Exercise materials:
────

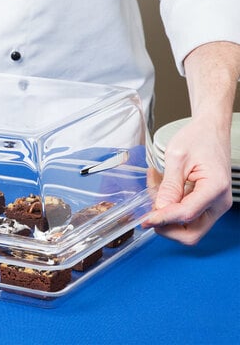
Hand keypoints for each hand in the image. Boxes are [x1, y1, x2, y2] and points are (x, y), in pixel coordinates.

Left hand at [143, 116, 231, 244]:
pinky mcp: (207, 203)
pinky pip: (188, 216)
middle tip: (147, 212)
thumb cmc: (198, 138)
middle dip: (166, 227)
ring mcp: (214, 205)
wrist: (210, 130)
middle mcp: (218, 202)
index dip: (162, 218)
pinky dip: (171, 209)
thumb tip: (160, 208)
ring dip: (166, 218)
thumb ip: (169, 184)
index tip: (144, 219)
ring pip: (189, 228)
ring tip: (154, 192)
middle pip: (191, 233)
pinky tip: (160, 190)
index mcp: (214, 188)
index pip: (186, 214)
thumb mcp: (177, 157)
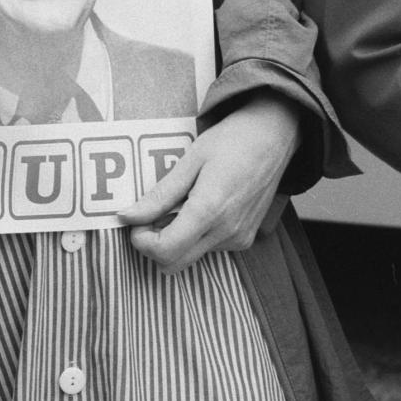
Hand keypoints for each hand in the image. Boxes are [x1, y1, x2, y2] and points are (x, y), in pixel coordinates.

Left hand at [121, 94, 300, 269]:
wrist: (274, 136)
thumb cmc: (231, 140)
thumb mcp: (189, 160)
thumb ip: (159, 194)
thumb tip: (127, 216)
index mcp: (209, 209)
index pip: (165, 251)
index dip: (141, 241)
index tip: (135, 220)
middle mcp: (226, 231)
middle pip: (174, 263)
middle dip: (152, 245)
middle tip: (149, 216)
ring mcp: (238, 238)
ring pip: (190, 257)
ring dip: (174, 240)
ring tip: (178, 203)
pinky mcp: (245, 239)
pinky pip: (208, 249)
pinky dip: (194, 236)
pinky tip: (198, 206)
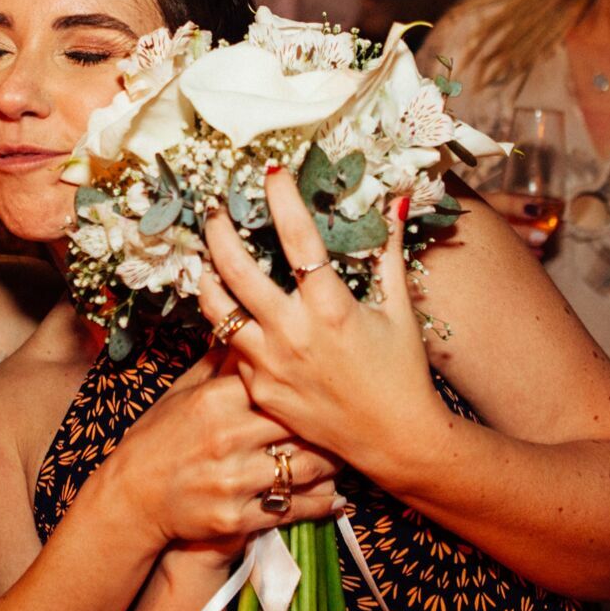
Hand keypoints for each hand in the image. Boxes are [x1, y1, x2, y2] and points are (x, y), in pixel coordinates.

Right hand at [102, 351, 340, 545]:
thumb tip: (250, 327)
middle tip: (348, 423)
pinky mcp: (235, 517)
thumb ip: (221, 362)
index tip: (331, 384)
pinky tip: (336, 498)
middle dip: (328, 426)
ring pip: (304, 469)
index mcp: (216, 400)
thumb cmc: (160, 437)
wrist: (132, 496)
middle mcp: (226, 438)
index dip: (309, 385)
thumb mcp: (183, 391)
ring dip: (331, 465)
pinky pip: (291, 509)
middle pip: (299, 426)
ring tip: (344, 458)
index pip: (279, 384)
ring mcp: (232, 481)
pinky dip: (320, 504)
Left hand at [196, 167, 446, 473]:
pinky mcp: (259, 388)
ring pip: (217, 310)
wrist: (395, 440)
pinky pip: (231, 349)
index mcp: (331, 307)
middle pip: (236, 269)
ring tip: (207, 259)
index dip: (282, 198)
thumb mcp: (399, 308)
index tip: (271, 171)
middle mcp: (293, 333)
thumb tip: (396, 201)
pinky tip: (232, 311)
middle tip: (215, 209)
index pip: (297, 238)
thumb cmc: (402, 371)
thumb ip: (389, 252)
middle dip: (219, 231)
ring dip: (208, 278)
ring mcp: (270, 364)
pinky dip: (230, 325)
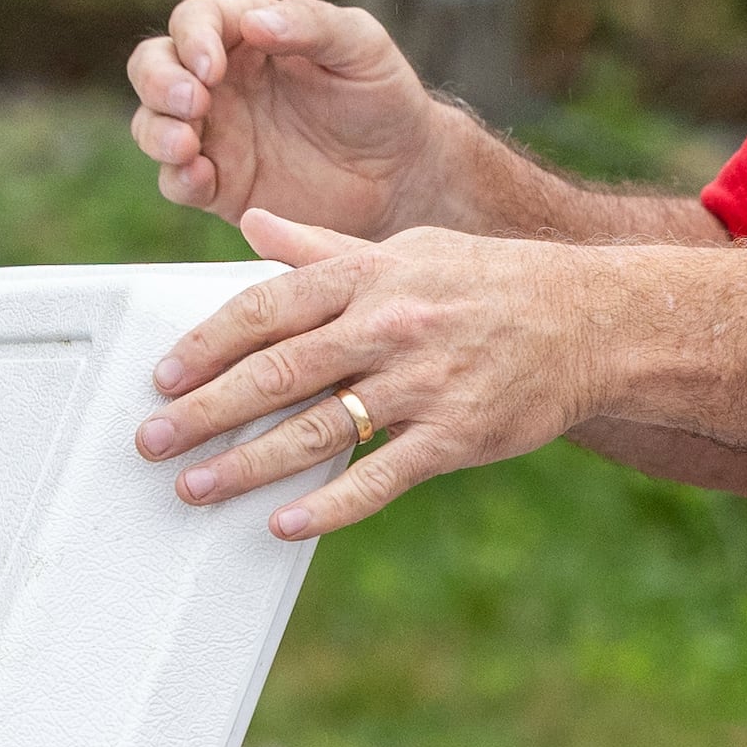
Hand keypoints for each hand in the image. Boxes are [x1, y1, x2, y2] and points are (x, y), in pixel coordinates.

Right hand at [125, 0, 447, 235]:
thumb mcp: (360, 45)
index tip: (214, 64)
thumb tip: (252, 23)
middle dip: (157, 80)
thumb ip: (311, 24)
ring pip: (151, 124)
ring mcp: (216, 134)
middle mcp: (219, 82)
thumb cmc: (382, 96)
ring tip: (186, 143)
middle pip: (153, 67)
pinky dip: (177, 179)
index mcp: (246, 36)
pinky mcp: (221, 185)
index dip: (193, 38)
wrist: (402, 171)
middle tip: (191, 101)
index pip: (195, 22)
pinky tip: (200, 177)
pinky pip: (177, 181)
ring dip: (156, 130)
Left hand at [136, 210, 608, 538]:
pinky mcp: (456, 436)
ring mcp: (423, 384)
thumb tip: (254, 223)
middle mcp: (388, 326)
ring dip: (248, 463)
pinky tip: (284, 524)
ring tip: (195, 487)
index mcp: (368, 276)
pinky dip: (330, 505)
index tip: (164, 378)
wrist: (593, 321)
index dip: (207, 346)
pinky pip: (381, 478)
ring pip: (318, 428)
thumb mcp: (407, 247)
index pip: (267, 309)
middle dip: (206, 411)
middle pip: (278, 372)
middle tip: (152, 440)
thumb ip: (323, 246)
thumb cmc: (491, 282)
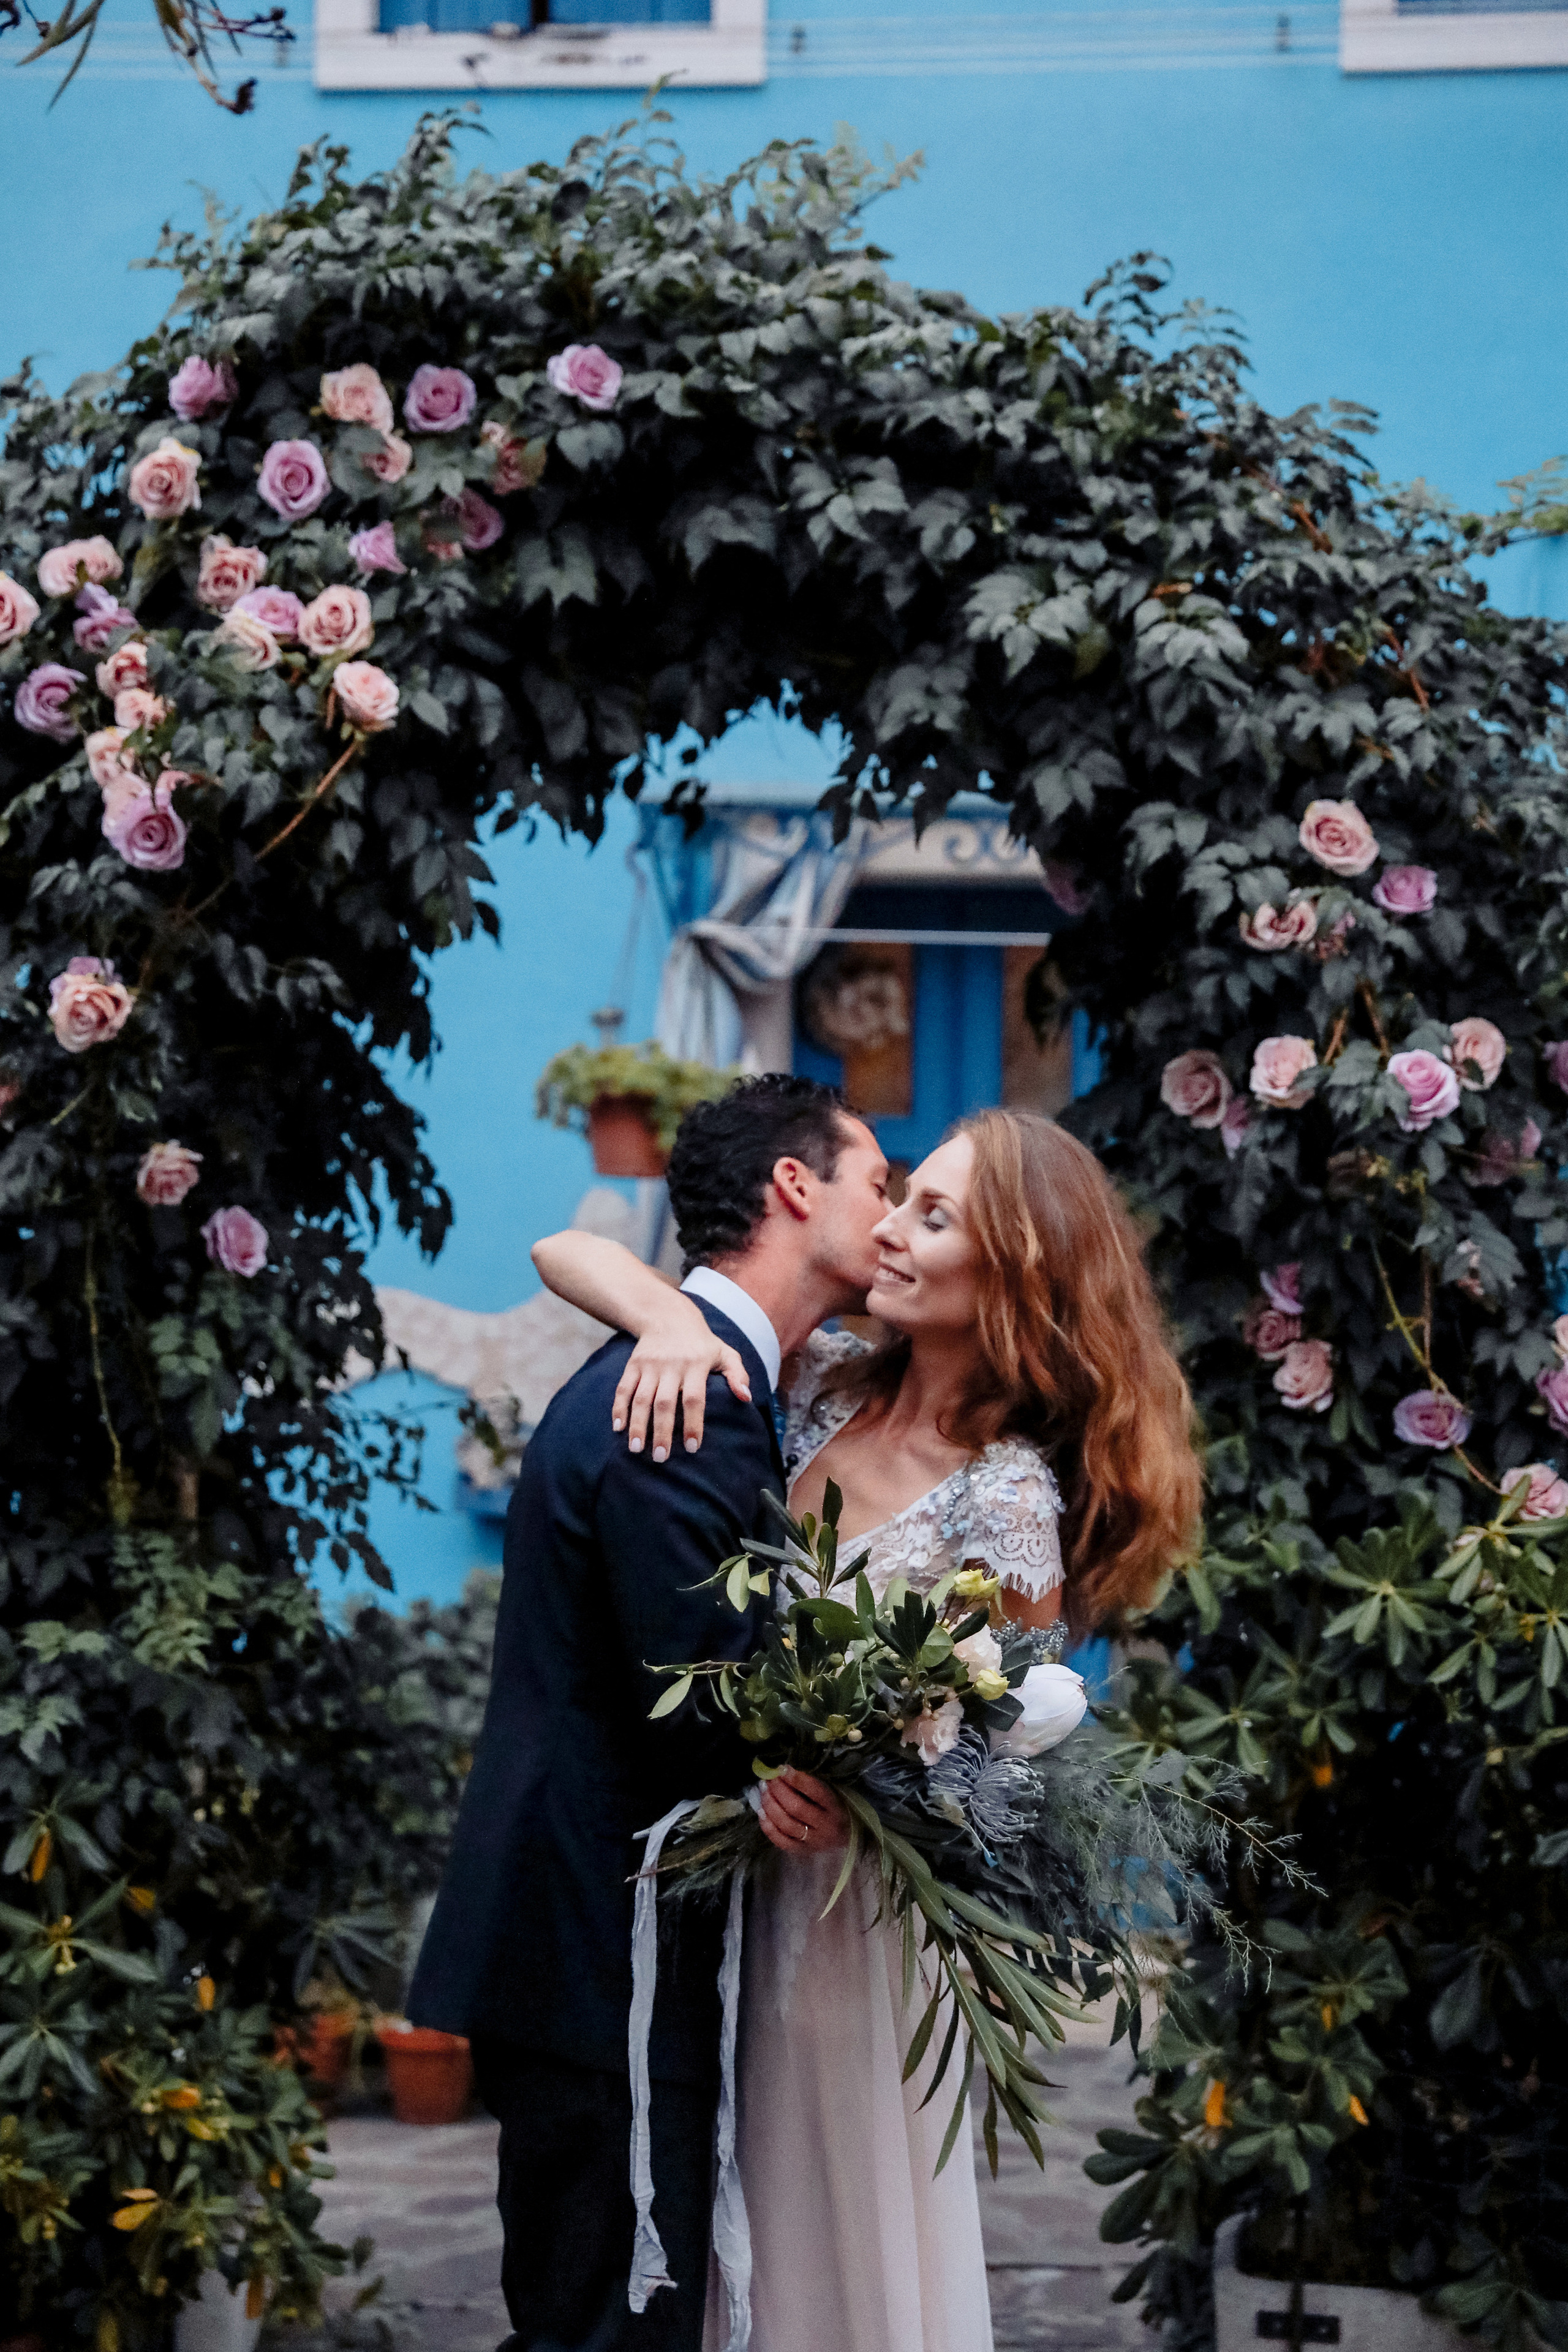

────

Try it:
Images stay out; everything else in the records must be given again exactly.

Answer below:
Hand keypoints for each hand in the image. Boxes are [x1, y1, x2, y2] and points are (x, y), in pixel coordinates.

Left hand at [143, 116, 231, 244]:
pinky mcp: (207, 203)
pinky pip: (188, 216)
middle tip: (147, 212)
thumb cmc: (198, 138)
middle dip: (166, 227)
ring mcp: (214, 205)
wrist: (210, 130)
middle mcp: (218, 202)
index dip: (162, 218)
pinky dip: (171, 209)
thumb tip: (160, 208)
ring dip: (166, 218)
thumb ip: (169, 184)
index tip: (144, 219)
ring pip: (189, 228)
ring tip: (154, 192)
middle pip: (191, 233)
pinky tip: (160, 190)
index mcp: (214, 188)
index pip: (186, 214)
thumb mcp: (177, 157)
Hand keypoints for each hand in the image. Boxes are [x1, y1, x2, y2] and points are (x, y), in pixel coordinates.

Left hand at [121, 94, 300, 269]:
wrist: (274, 136)
thumb cmc: (231, 140)
thumb mcp: (189, 160)
thumb ip: (159, 194)
thumb tip: (127, 216)
index mcp: (209, 209)
index pip: (165, 251)
index dip: (141, 241)
index tip: (135, 220)
middle mcp: (226, 231)
middle pip: (174, 263)
middle dip: (152, 245)
middle tip: (149, 216)
ring mcp: (238, 238)
ring pip: (190, 257)
ring dip: (174, 240)
ring tip: (178, 203)
pinky mcp: (245, 239)
pinky pip: (208, 249)
pinky dip: (194, 236)
pinky tip: (198, 206)
Hand keypoints for each hand in the image. Boxes are [x1, y1, x2, y2] and points are (x, y), in pixel coordinates.

Right hand at [102, 351, 340, 545]:
thumb tip: (250, 327)
middle tip: (348, 423)
pinky mcp: (235, 517)
thumb ip: (221, 362)
index tip: (331, 384)
pinky tip: (336, 498)
middle dip: (328, 426)
ring pip: (304, 469)
index mcp: (216, 400)
thumb cmc: (160, 437)
wrist: (132, 496)
middle mcp: (226, 438)
index dip: (309, 385)
thumb mcp: (183, 391)
ring dip: (331, 465)
pinky pip: (291, 509)
middle pip: (299, 426)
ring tip: (344, 458)
index pip: (279, 384)
ring mcp: (232, 481)
pinky dip: (320, 504)
Left hand at [196, 167, 446, 473]:
pinky mcp: (259, 388)
ring pip: (217, 310)
wrist: (395, 440)
pinky pip: (231, 349)
index mcp: (331, 307)
middle pip: (236, 269)
ring tip: (207, 259)
index dip: (282, 198)
thumb mcp: (399, 308)
index tip: (271, 171)
middle mcp: (293, 333)
thumb tip: (396, 201)
pinky tip: (232, 311)
middle tip: (215, 209)
index pip: (297, 238)
thumb cmc: (402, 371)
thumb ip: (389, 252)
middle dip: (219, 231)
ring dip: (208, 278)
ring mcp: (270, 364)
pinky dip: (230, 325)
Hand keypoints for each hand in the image. Boxes are [x1, y1, x2, y2] and points are (x, y), in pixel coordinates.

Right hand at [125, 0, 447, 235]:
thumb mcp: (360, 45)
index tip: (214, 64)
thumb tip: (252, 23)
middle dip: (157, 80)
thumb ip: (311, 24)
ring pip: (151, 124)
ring mcp: (216, 134)
middle mcp: (219, 82)
thumb cmc: (382, 96)
ring tip: (186, 143)
middle pip: (153, 67)
pinky dip: (177, 179)
index mcp: (246, 36)
pinky mcp: (221, 185)
index dip: (193, 38)
wrist: (402, 171)
middle tip: (191, 101)
index pip: (195, 22)
pinky tip: (200, 177)
pinky pip: (177, 181)
ring dip: (156, 130)
Left hand at [136, 210, 608, 538]:
pinky mcp: (456, 436)
ring mcp: (423, 384)
thumb tip: (254, 223)
middle mcp: (388, 326)
ring dip: (248, 463)
pinky tip: (284, 524)
ring tip: (195, 487)
index mcp: (368, 276)
pinky dip: (330, 505)
index tip: (164, 378)
wrist: (593, 321)
index dip: (207, 346)
pinky pip: (381, 478)
ring pip: (318, 428)
thumb mcp: (407, 247)
index pip: (267, 309)
middle dip: (206, 411)
middle pip: (278, 372)
middle tip: (152, 440)
thumb ip: (323, 246)
thumb cmc: (491, 282)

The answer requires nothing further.